= Task to carry out =
Pull every line of text from the records below and copy each one word for word, keeping the original order. Leave the pictures out of your answer.

(Saved data entries)
§ §
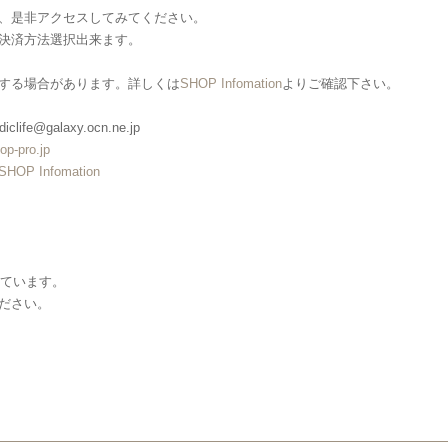
、是非アクセスしてみてください。
決済方法選択出来ます。
する場合があります。詳しくは
SHOP Infomation
よりご確認下さい。
clife@galaxy.ocn.ne.jp
op-pro.jp
SHOP Infomation
しています。
ださい。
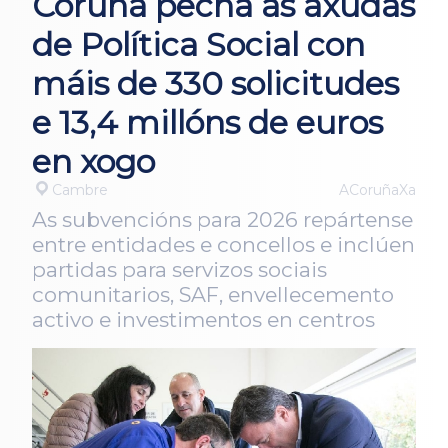
Coruña pecha as axudas
de Política Social con
máis de 330 solicitudes
e 13,4 millóns de euros
en xogo
Cambre
ACoruñaXa
As subvencións para 2026 repártense
entre entidades e concellos e inclúen
partidas para servizos sociais
comunitarios, SAF, envellecemento
activo e investimentos en centros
§ §
= Solved problem =
、是非アクセスしてみてください。
決済方法選択出来ます。
する場合があります。詳しくは
SHOP Infomation
よりご確認下さい。
clife@galaxy.ocn.ne.jp
op-pro.jp
SHOP Infomation
しています。
ださい。
Coruña pecha as axudas
de Política Social con
máis de 330 solicitudes
e 13,4 millóns de euros
en xogo
Cambre
ACoruñaXa
As subvencións para 2026 repártense
entre entidades e concellos e inclúen
partidas para servizos sociais
comunitarios, SAF, envellecemento
activo e investimentos en centros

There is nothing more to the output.